A foot chase took deputies into the woods. But what played out under the boughs wasn’t an arrest — it was compassion.
Drawn June 29 to the Sunset Motel on Oberlin-Elyria Road, just outside the Oberlin city limits, Lorain County sheriff’s deputies were searching for a suspect named George Click, wanted on a felony warrant.
They spotted a figure slipping into the forest near Parson Road and, believing it was Click, gave chase.
After searching 45 minutes, deputies Gary Howell, John Searle, and Jason Zsebik found Jerry Eberhart, a homeless man who said he was staying at the hotel until he ran out of money.
His only choice was to stay in the woods.
Eberhart had been there four days, eating nothing but some crackers.
None of the deputies reached for their handcuffs.
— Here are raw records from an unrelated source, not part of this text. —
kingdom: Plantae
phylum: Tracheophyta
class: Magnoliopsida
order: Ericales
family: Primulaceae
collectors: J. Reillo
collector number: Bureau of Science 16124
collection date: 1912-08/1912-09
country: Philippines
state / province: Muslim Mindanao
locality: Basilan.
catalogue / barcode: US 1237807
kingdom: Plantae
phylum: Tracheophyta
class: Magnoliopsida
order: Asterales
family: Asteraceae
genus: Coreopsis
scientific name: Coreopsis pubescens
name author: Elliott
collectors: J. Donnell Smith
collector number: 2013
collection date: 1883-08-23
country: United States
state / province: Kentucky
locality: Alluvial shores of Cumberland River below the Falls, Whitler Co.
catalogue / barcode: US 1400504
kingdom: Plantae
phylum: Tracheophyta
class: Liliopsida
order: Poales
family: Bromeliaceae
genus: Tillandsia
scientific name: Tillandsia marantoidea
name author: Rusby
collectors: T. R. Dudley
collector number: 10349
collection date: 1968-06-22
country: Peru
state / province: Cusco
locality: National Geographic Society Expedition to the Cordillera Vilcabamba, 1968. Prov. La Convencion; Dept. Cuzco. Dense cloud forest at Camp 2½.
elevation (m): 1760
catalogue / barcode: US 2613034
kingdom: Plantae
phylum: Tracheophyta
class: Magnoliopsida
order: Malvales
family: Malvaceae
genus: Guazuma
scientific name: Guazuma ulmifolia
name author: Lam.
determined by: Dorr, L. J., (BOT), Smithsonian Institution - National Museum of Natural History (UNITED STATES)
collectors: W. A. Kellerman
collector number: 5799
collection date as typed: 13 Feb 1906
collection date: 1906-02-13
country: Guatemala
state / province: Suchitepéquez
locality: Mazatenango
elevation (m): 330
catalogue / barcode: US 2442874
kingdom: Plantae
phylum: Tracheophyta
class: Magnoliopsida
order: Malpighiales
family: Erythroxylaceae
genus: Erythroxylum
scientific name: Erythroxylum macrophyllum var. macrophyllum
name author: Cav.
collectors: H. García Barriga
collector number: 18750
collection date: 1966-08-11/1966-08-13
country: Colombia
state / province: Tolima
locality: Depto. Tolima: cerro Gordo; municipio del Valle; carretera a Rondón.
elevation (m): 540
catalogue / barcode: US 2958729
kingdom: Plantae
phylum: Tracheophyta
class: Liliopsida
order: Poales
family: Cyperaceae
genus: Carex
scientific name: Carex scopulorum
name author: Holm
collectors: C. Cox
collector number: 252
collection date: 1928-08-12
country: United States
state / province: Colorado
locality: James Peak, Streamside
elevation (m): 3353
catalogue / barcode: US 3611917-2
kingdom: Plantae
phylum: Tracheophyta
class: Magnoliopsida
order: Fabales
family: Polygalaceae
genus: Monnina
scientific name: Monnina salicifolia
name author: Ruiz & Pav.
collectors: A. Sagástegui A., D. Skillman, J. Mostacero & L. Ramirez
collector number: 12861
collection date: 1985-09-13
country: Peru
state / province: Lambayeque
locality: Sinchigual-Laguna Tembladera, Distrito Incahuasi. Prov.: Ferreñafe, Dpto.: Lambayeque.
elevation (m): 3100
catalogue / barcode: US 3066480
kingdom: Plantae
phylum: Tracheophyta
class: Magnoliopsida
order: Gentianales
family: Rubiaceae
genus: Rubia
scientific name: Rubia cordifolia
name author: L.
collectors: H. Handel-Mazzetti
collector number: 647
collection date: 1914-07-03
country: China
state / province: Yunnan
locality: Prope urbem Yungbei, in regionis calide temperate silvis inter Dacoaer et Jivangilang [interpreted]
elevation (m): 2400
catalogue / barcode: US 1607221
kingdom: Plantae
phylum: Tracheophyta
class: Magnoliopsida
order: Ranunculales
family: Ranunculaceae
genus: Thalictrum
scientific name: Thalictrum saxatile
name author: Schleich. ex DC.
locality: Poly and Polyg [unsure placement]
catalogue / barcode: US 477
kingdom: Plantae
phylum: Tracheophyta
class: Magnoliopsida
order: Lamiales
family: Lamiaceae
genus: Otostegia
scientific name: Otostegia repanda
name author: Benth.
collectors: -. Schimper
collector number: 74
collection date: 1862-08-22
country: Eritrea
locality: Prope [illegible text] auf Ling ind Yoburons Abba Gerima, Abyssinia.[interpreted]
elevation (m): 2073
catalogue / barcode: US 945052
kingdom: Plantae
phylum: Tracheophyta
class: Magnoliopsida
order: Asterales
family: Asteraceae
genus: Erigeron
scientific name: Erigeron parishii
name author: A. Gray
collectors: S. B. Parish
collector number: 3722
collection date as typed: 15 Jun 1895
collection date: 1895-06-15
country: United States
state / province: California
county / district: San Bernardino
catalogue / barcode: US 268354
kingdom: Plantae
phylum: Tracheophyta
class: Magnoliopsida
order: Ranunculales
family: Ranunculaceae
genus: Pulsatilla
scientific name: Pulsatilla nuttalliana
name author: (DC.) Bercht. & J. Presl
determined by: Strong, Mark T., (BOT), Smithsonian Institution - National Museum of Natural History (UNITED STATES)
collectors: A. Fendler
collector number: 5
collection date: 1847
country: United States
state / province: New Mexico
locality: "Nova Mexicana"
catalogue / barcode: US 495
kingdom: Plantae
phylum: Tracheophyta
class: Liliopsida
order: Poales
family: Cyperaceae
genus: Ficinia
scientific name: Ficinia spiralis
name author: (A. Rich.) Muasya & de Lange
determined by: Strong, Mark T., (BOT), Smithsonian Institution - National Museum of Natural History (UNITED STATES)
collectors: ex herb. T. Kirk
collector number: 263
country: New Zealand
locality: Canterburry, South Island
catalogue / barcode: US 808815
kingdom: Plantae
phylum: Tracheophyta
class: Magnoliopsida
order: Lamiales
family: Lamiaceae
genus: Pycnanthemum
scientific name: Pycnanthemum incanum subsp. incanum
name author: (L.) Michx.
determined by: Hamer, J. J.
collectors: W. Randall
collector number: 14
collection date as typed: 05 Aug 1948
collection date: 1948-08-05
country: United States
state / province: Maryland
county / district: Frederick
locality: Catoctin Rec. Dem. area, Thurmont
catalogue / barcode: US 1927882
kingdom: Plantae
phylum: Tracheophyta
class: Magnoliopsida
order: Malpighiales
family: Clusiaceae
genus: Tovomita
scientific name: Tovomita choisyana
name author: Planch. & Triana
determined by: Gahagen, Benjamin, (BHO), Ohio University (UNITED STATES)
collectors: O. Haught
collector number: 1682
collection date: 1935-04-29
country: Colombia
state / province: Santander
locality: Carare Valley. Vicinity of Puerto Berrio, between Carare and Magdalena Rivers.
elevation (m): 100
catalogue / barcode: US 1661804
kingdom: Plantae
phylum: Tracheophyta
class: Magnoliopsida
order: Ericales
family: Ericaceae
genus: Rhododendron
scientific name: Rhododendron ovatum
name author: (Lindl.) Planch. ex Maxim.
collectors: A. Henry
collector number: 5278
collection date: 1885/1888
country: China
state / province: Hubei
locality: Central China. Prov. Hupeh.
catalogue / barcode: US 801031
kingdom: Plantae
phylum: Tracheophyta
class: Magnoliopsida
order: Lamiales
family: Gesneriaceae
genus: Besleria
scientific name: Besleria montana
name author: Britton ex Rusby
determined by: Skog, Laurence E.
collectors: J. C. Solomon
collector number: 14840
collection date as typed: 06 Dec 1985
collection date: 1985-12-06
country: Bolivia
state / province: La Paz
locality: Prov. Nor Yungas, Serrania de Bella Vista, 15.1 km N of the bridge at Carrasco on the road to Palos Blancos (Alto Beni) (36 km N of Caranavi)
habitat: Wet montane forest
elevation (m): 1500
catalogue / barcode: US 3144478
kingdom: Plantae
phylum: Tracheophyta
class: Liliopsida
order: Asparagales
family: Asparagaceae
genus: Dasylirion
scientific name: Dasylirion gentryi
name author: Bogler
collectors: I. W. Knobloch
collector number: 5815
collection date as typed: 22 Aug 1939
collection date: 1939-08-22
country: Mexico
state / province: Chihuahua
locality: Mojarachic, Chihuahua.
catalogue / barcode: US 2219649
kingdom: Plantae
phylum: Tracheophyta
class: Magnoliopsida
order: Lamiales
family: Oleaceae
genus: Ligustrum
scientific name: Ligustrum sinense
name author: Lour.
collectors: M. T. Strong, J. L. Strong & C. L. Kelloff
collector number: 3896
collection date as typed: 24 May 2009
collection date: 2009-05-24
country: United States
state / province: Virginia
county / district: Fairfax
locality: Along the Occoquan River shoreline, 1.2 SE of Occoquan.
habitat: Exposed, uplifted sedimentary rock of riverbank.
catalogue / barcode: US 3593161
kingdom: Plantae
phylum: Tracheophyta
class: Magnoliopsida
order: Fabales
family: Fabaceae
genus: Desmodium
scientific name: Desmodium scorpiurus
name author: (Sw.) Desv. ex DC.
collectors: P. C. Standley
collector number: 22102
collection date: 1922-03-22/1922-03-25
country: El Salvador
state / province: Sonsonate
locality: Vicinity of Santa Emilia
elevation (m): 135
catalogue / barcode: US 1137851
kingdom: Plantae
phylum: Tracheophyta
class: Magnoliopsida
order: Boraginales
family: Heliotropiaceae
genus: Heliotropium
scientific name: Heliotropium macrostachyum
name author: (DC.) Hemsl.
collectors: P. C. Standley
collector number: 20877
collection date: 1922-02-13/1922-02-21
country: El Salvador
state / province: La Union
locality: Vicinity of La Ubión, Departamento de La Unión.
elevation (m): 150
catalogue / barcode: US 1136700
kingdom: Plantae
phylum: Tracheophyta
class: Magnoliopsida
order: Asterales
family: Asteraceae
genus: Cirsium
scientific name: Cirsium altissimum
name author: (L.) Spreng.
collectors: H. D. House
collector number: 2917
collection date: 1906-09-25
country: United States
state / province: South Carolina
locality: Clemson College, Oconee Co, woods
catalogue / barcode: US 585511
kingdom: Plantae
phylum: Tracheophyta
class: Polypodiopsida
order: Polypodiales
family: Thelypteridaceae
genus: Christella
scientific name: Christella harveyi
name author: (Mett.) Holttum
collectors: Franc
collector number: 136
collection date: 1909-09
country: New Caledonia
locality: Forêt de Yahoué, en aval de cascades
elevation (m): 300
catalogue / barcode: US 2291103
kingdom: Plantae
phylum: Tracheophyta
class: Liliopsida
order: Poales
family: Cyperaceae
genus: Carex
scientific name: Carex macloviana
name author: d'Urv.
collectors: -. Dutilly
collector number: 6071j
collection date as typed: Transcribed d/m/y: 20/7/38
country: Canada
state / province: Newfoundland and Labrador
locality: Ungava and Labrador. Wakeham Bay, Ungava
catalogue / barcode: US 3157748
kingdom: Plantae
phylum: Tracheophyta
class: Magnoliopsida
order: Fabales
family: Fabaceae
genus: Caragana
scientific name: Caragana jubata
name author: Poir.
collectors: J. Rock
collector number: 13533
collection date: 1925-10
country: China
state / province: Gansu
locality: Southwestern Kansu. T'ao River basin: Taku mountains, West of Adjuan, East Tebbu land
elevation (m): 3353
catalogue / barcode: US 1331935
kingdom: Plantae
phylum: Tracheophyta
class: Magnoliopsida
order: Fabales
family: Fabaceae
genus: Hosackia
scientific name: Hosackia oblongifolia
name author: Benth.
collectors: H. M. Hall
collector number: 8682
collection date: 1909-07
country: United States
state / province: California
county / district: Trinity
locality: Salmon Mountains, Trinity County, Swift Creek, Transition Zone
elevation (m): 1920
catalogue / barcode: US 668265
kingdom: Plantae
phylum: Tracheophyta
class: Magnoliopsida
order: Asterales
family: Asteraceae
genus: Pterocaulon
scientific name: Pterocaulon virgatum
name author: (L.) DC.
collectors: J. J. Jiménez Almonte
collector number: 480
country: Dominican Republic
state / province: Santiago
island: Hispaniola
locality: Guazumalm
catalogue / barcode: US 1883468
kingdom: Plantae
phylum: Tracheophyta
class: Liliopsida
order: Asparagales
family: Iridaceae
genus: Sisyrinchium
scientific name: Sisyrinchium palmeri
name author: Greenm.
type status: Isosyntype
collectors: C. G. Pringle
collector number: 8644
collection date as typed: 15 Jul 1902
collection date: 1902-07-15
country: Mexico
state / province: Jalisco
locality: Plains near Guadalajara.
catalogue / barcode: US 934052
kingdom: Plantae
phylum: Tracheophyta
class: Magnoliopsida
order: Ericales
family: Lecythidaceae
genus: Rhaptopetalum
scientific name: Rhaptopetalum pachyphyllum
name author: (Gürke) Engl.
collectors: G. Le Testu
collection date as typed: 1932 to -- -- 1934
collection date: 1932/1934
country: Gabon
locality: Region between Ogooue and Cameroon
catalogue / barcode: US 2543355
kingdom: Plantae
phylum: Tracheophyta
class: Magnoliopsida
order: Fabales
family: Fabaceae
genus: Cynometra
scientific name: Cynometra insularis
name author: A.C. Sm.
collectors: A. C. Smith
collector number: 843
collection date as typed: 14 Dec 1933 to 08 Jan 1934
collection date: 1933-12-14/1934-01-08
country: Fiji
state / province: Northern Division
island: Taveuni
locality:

Instead, Howell reached for his sandwich, giving Eberhart his own lunch.
“It was just the right thing to do. I’ve been that guy before, down on my luck,” Howell said. “Everybody falls on hard times, some harder than others… I’ve been hungry before and obviously had more than just crackers.”
The deputy, who hails from the Vermilion area, is a father of four. He said he tries to raise his four young children on the same lessons he received from his parents, Gary Sr. and Gwen Howell.
Zsebik gave Eberhart water and a bowl of fruit, and Howell pushed $20 from his pocket into the man’s hand.
“I was just trying to float him through until payday so he could get something to eat,” Howell said, surprised by the attention garnered by his actions, including our phone call. “At the end of the day, guys who wear a badge and uniform, we’re no different than the people we stop. We’re all human.”
The act of selflessness was brought to our attention by a letter from Howell’s supervisor, Sgt. Charles Motylewski, to Capt. Rick Thomas. It praises Howell for going above and beyond the call of duty — and it says this wasn’t the first time in the deputy’s nearly two years with the LCSO.
Motylewski wrote that he wanted Thomas to know “Howell is the type of guy who would give you the shirt off his back. It’s not often you hear the good things that officers do in this line of work, and we only hear what they have done wrong.”